▸ INSTRUCTIONS FOR THE TASK
Reproduce the data in full, exactly as given, leaving images out.

▸ RECORDS FOR THE TASK
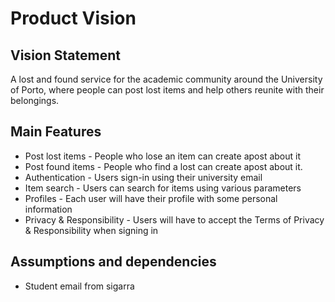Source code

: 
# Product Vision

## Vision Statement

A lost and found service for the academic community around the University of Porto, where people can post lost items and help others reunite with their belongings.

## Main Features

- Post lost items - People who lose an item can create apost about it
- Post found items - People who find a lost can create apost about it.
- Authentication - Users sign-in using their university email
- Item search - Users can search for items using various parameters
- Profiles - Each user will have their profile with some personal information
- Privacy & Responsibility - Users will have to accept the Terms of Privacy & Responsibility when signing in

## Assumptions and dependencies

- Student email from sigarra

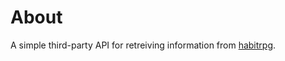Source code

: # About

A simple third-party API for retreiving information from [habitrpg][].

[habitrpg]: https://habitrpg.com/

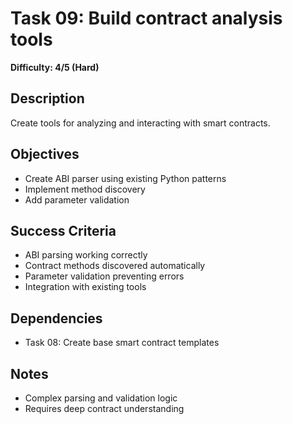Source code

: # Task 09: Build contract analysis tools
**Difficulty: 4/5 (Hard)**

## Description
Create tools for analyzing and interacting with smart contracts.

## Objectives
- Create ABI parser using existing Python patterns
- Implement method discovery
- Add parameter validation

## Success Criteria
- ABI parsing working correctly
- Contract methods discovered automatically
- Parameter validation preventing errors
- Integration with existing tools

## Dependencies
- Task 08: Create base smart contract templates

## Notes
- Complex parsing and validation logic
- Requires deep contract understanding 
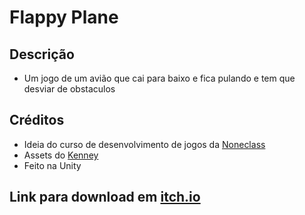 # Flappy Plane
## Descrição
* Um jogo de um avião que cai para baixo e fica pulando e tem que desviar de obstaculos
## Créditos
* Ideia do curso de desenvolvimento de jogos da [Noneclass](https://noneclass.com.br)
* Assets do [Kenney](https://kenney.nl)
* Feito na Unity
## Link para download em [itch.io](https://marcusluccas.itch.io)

▸ PROBLEM SOLUTION
Source code

: 
# Product Vision

## Vision Statement

A lost and found service for the academic community around the University of Porto, where people can post lost items and help others reunite with their belongings.

## Main Features

- Post lost items - People who lose an item can create apost about it
- Post found items - People who find a lost can create apost about it.
- Authentication - Users sign-in using their university email
- Item search - Users can search for items using various parameters
- Profiles - Each user will have their profile with some personal information
- Privacy & Responsibility - Users will have to accept the Terms of Privacy & Responsibility when signing in

## Assumptions and dependencies

- Student email from sigarra

Source code

: # About

A simple third-party API for retreiving information from [habitrpg][].

[habitrpg]: https://habitrpg.com/

Source code

: # Task 09: Build contract analysis tools
**Difficulty: 4/5 (Hard)**

## Description
Create tools for analyzing and interacting with smart contracts.

## Objectives
- Create ABI parser using existing Python patterns
- Implement method discovery
- Add parameter validation

## Success Criteria
- ABI parsing working correctly
- Contract methods discovered automatically
- Parameter validation preventing errors
- Integration with existing tools

## Dependencies
- Task 08: Create base smart contract templates

## Notes
- Complex parsing and validation logic
- Requires deep contract understanding 
 # Flappy Plane
## Descrição
* Um jogo de um avião que cai para baixo e fica pulando e tem que desviar de obstaculos
## Créditos
* Ideia do curso de desenvolvimento de jogos da [Noneclass](https://noneclass.com.br)
* Assets do [Kenney](https://kenney.nl)
* Feito na Unity
## Link para download em [itch.io](https://marcusluccas.itch.io)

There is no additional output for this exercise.